Abstract

Purpose: Refugees from the Democratic Republic of Congo have rapidly increased since 2016 and are growing to represent one of the top refugee groups in the United States. They are at high risk for health inequities, yet, there is limited qualitative research exploring the health needs, assets, and experiences of this group and even less longitudinal research. In addition, women refugees are understudied across all global contexts. Therefore, the purpose of this study was to conduct longitudinal qualitative research to provide rich contextual data on health and integration experiences of Congolese refugee women when they were newly resettled in 2016 and 3 years later in 2019.Methods: We conducted photovoice and interviews with 16 women in March through May of 2016 and 10 of the same women in March and April of 2019.Results: Women chose and discussed photos revealing a multitude of assets and needs spanning 2016 and 2019. Experiences with nutrition and food security were illuminated and are the focus of this article. Two major themes were access to food in contrast with availability of abundance of food in the United States and concern about what constitutes healthy food in the United States contrasted with accessing healthy and culturally appropriate food in the United States.

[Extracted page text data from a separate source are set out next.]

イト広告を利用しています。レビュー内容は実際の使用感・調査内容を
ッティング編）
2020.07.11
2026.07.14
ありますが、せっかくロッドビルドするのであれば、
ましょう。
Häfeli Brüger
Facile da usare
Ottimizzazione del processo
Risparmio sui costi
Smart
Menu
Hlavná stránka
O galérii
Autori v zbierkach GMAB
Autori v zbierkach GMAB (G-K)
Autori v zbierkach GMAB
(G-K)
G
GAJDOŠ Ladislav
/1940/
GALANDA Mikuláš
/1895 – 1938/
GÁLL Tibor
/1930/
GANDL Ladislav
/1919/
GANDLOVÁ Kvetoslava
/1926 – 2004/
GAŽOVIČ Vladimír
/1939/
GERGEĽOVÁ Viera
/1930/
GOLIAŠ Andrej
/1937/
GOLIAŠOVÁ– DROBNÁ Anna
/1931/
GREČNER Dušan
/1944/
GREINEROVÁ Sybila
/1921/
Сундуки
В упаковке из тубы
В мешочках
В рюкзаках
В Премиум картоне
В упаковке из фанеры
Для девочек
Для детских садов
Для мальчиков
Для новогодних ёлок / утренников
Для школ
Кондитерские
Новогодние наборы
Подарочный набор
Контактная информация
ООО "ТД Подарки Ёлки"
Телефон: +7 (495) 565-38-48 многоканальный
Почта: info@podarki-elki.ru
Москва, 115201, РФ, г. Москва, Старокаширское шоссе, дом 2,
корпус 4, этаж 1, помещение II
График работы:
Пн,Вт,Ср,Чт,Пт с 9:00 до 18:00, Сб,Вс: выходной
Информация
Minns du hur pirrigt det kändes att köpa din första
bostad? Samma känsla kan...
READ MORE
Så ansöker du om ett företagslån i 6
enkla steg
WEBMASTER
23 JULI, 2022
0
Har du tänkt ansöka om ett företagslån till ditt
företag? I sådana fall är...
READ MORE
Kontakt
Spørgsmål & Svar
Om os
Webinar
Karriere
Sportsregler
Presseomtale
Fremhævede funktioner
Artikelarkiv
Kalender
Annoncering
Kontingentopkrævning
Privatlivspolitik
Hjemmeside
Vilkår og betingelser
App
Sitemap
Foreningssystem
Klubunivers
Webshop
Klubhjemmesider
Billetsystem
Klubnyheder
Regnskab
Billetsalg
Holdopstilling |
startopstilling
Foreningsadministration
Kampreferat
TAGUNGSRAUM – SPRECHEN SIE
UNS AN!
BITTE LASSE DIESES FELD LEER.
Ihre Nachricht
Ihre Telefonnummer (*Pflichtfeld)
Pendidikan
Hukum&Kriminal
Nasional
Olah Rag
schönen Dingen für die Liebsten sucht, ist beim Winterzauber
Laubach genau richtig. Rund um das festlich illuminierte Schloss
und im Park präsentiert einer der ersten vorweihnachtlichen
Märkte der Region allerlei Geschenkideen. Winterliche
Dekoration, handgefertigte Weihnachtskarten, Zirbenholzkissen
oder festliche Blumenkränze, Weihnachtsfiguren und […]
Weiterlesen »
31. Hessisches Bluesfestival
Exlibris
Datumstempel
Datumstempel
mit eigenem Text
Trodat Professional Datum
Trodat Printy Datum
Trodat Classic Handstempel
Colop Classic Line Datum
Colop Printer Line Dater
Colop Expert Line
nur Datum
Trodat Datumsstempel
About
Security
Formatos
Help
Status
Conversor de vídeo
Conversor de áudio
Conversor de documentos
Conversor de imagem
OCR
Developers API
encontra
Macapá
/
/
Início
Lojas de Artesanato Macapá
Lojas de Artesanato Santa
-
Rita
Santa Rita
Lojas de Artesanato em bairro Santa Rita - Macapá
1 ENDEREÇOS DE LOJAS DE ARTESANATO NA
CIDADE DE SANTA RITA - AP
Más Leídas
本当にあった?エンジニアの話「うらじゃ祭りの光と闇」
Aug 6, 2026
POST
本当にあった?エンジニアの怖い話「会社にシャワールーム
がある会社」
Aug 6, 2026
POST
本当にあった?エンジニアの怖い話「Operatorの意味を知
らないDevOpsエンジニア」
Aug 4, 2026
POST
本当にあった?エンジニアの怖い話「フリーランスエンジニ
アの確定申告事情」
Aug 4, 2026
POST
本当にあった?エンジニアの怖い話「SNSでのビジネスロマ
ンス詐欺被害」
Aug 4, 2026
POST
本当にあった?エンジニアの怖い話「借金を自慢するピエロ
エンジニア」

Findings highlight strength bases of nutritional knowledge, attitudes, and skills as well as a strong social network aiding food security demonstrated by the Congolese refugee women in the study, offering an opportunity to shift to an assets and strength-based approach. Findings also note risk of food insecurity linked to barriers to employment and sociohistorical reflection on living with food shortages before migration to the United States that should be considered as providers strive to provide culturally relevant care.Conclusion: Findings offer contextual data for health care providers and public health professionals to improve nutritional health promotion and food security support for this population. Overlooking nuanced structural barriers may lead to providers perpetuating health inequities for this population.